A study was conducted by utilizing eight different machine learning techniques to develop models using demographic and health data from 4,502 adolescent respondents. The dataset consisted of 31 variables and variable selection was done using different selection methods. To train and validate the models, the data was randomly split into 80% for training and validation, and 20% for testing. The algorithms were evaluated, and the one with the highest accuracy and mean f1 score was selected for further training using the most predictive variables.

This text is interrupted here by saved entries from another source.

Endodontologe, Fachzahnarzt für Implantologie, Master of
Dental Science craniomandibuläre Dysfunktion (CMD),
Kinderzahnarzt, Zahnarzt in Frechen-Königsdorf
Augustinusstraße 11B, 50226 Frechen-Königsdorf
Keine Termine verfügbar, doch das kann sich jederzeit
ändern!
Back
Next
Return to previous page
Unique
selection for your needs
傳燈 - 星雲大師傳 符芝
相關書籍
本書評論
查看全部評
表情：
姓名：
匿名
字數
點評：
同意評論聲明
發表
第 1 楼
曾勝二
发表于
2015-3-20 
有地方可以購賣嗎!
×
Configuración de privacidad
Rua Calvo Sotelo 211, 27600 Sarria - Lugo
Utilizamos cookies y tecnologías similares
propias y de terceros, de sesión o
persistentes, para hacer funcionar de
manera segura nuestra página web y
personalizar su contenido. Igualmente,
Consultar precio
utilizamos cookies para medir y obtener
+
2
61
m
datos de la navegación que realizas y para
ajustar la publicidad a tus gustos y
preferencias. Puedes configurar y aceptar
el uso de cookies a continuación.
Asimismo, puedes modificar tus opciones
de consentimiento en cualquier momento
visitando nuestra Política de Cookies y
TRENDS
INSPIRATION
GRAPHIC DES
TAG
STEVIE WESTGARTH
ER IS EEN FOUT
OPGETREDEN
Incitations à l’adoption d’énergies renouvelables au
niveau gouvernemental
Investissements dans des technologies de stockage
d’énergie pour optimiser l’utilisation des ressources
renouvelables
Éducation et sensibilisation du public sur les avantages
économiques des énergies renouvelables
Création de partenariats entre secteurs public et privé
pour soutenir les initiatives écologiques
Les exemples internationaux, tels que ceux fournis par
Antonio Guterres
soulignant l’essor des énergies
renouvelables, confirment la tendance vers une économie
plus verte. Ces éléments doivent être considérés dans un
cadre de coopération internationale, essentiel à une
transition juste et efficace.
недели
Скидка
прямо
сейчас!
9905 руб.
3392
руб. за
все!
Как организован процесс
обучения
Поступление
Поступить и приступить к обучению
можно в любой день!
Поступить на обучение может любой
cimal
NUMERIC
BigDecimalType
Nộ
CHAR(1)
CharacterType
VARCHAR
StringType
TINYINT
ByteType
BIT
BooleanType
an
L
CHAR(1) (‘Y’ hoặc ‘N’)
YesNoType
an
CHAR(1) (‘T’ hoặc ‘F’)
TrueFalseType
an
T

The J48 decision tree algorithm has proven to be remarkably successful in accurately detecting HIV positivity, outperforming seven other algorithms with an impressive accuracy rate of 81.29% and a Receiver Operating Characteristic (ROC) curve of 86.3%. The algorithm owes its success to its remarkable capability to identify crucial predictor features, with the top five being age, knowledge of HIV testing locations, age at first sexual encounter, recent sexual activity, and exposure to family planning. Interestingly, the model's performance witnessed a significant improvement when utilizing only twenty variables as opposed to including all variables.
Our research findings indicate that the J48 decision tree algorithm, when combined with demographic and health-related data, is a highly effective tool for identifying potential predictors of HIV testing. This approach allows us to accurately predict which adolescents are at a high risk of infection, enabling the implementation of targeted screening strategies for early detection and intervention. To improve the testing status of adolescents in the country, we recommend considering demographic factors such as age, age at first sexual encounter, exposure to family planning, recent sexual activity, and other identified predictors.
尽管 2014 年联合联合国艾滋病规划署(UNAIDS)提出了艾滋病毒预防 95-95-95 快速通道目标,但进展仍未达到预期。因此,确定哪些因素可以作为青少年艾滋病毒感染状况的预测因素至关重要。这一识别将使实施有针对性的筛查干预措施和加强医疗保健服务成为可能。我们的主要目标是确定这些预测因素,以改善埃塞俄比亚青少年的艾滋病毒检测服务。
本研究利用八种不同的机器学习技术,利用来自 4502 名青少年受访者的人口统计学和健康数据开发模型。该数据集包含 31 个变量,采用不同的选择方法进行变量选择。为了训练和验证模型,数据随机分为 80%用于训练和验证,20%用于测试。评估了算法,并选择准确性和平均 f1 分数最高的算法,使用最具预测性的变量进行进一步训练。
J48 决策树算法在准确检测艾滋病毒阳性方面表现出色,优于其他七种算法,准确率达到 81.29%,ROC 曲线为 86.3%。该算法之所以成功,是因为它具有识别关键预测特征的出色能力,其中前五个特征是年龄、艾滋病毒检测地点知识、首次性接触年龄、最近的性行为和计划生育接触。有趣的是,与包括所有变量相比,仅使用 20 个变量时,模型的性能有了显著提高。
我们的研究结果表明,J48 决策树算法与人口统计学和健康相关数据相结合,是识别艾滋病毒检测潜在预测因素的一种非常有效的工具。这种方法使我们能够准确预测哪些青少年感染风险较高,从而实施有针对性的筛查策略,进行早期检测和干预。为了改善该国青少年的检测状况,我们建议考虑年龄、首次性行为年龄、计划生育接触、最近性行为和其他确定的预测因素等人口统计学因素。